YOUR INSTRUCTIONS: Every line from the line containing "decorative plate: none" through the end of the data is to be reproduced exactly, excluding pictures.

GIVEN DATA:
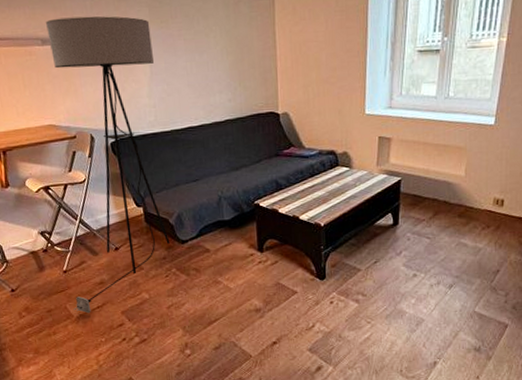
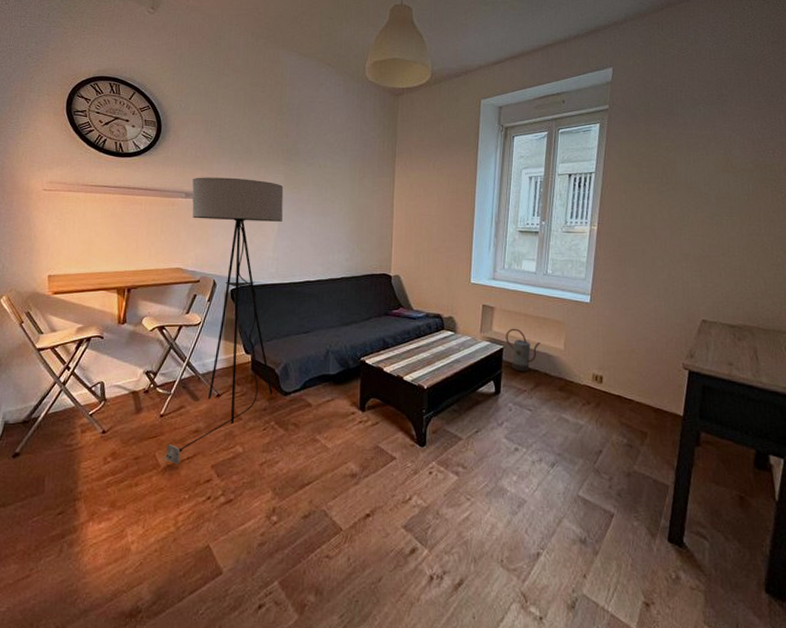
watering can: none [403,158,440,202] -> present [505,328,541,372]

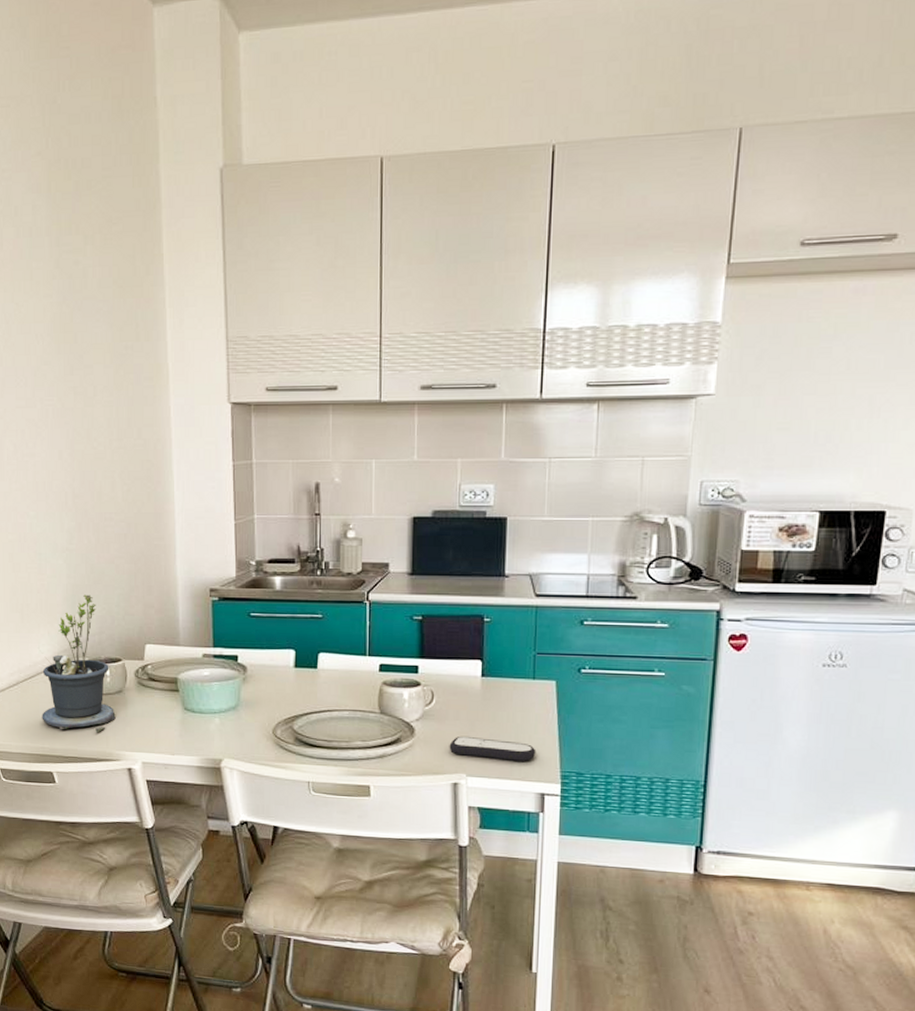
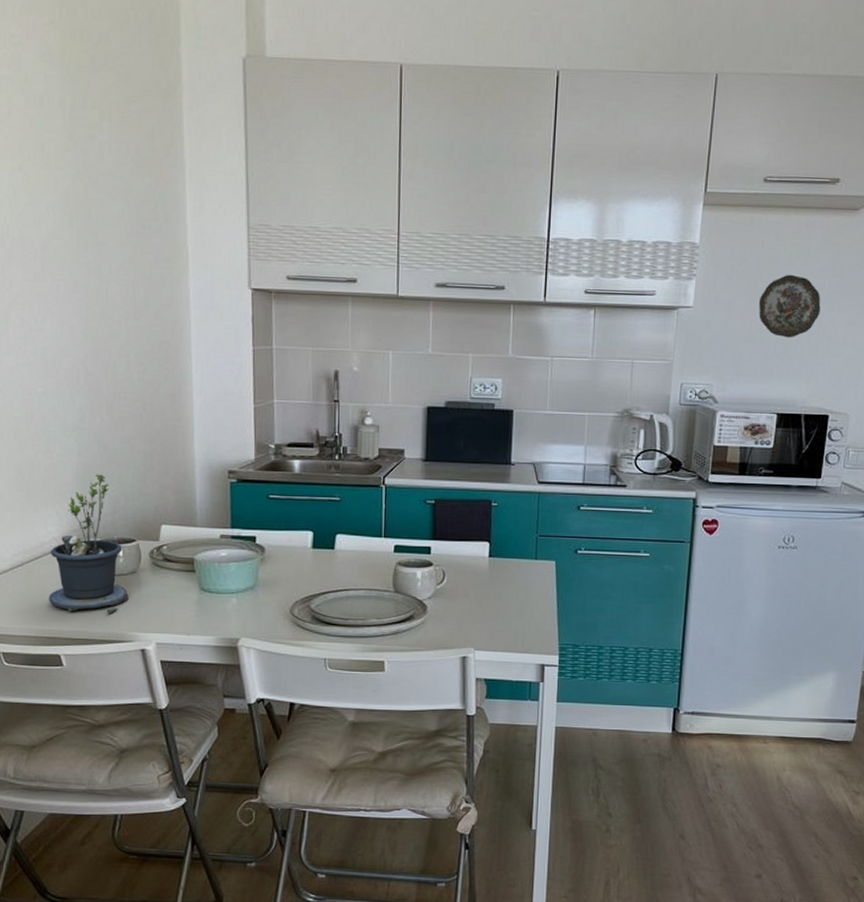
remote control: present [449,735,536,761] -> none [458,612,538,635]
decorative plate: none [795,349,875,424] -> present [758,274,821,338]

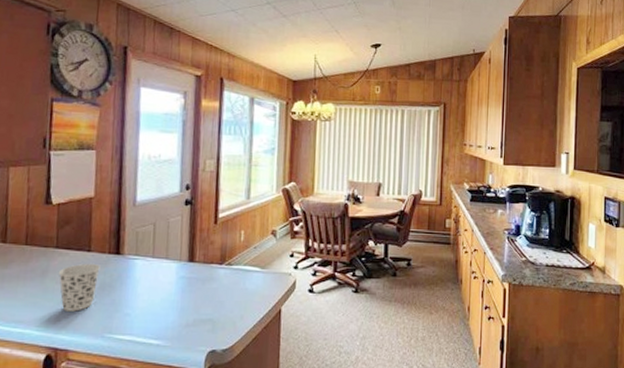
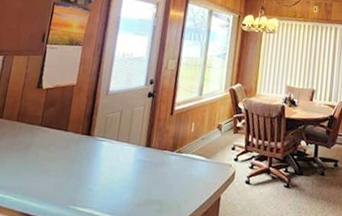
cup: present [58,263,100,312] -> none [37,141,73,183]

EXERCISE OUTPUT:
decorative plate: none [795,349,875,424] -> present [758,274,821,338]

cup: present [58,263,100,312] -> none [37,141,73,183]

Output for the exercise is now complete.